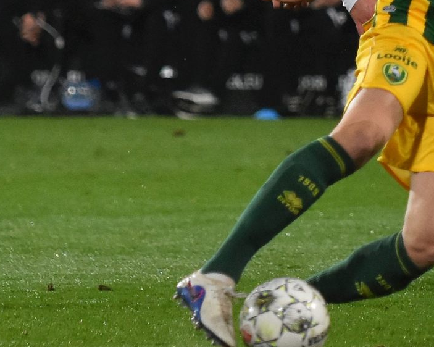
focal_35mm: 596
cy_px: 21
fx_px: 7657
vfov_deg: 2.6
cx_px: 567
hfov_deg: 3.2
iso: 2000
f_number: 2.8
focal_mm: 155
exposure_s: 1/1000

◆ **TASK BRIEF**: Only the lines from the one containing "fx_px: 7657" through the end of the material should be copied, exactly as they stand; please keep both ends.

◆ **SOLUTION TO THE EXERCISE**:
fx_px: 7657
vfov_deg: 2.6
cx_px: 567
hfov_deg: 3.2
iso: 2000
f_number: 2.8
focal_mm: 155
exposure_s: 1/1000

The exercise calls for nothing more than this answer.